In the e-mail industry, quality assurance has been difficult to maintain consistently. How does QA survive in a world of multiple iterations and last-minute demands? Same as it has in other areas of business. Just because we have a new medium to syndicate en masse doesn’t mean we sacrifice the principles of quality assurance and redundancy in checking our work before it goes out.
With e-mail, the discipline of QA requires exactitude and a reliance on checklists. In order to minimize the risk of things that can go wrong, you want to make sure that:
· The database is set up and mapped for personalization (content and data).
· Content is properly coded and optimized.
· All links and redirects are accurate and inclusive of proper link-naming conventions for tracking purposes.
· The text is accurate and the typographic treatment is maintained.
· Any custom code (passing variables to a site) are applied or tags are inserted.
· The site and tracking system is properly tracking.
· Responses are routed properly.
· All forms pages are active and posting data properly.
· Subject lines and “from” names are consistent and spelled correctly.
· The spelling is checked throughout.
· The image is validated.
· SPAM scoring and HTML validation is complete.
Now multiply these steps by the number of segments you are targeting, then by the number of e-mail software clients that make up the majority of your client base--and you have quite a daunting task.

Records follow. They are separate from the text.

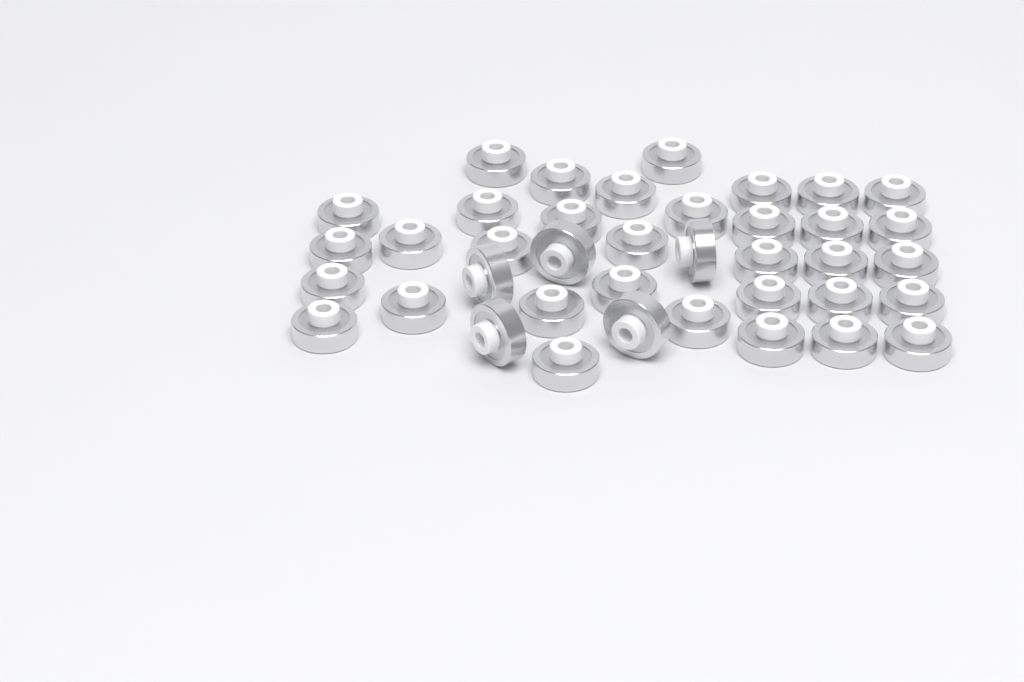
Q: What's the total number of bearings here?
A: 39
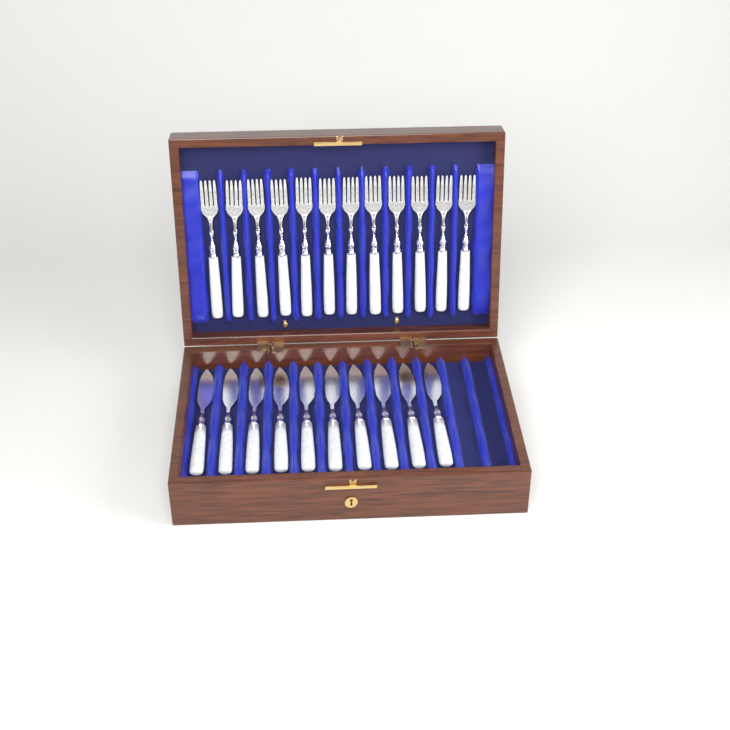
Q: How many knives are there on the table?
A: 10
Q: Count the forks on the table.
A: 12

I responded to a trade press article a year ago and spoke to the value of quality assurance. I noted that we had a QA lab especially designed for e-mail and I estimated it took three hours to properly QA an e-mail campaign.
Well, the small-business world lashed out. They demanded to know how on earth they could afford to pay a service provider $300-$400 to QA an e-mail when they might only be shelling out $500 per mailing in total. My response was (as usual): it depends. Based on the scale of your operation, it depends on your program, people and business demands. Should you ever sacrifice quality in exchange for time and money? In my world, the answer is No. If you’re in this bind, you might consider resetting the expectations of the business manager who created unrealistic budgets and timelines.
Here are a few creeds I live by and try to impress on my clients, partners and employees. Feel free to adopt any of them as you see fit!
--I’d rather get fired for being late, than for sacrificing what I know is right.
--Live by the list. Checklists are critical for consistency.
--Redundancy and friction are not bad things. Perfection is sometimes painful.
--Never QA your own work. It works better if you set up divisions of service.
--Treat your team as the client--it compels excellence before the final client QA.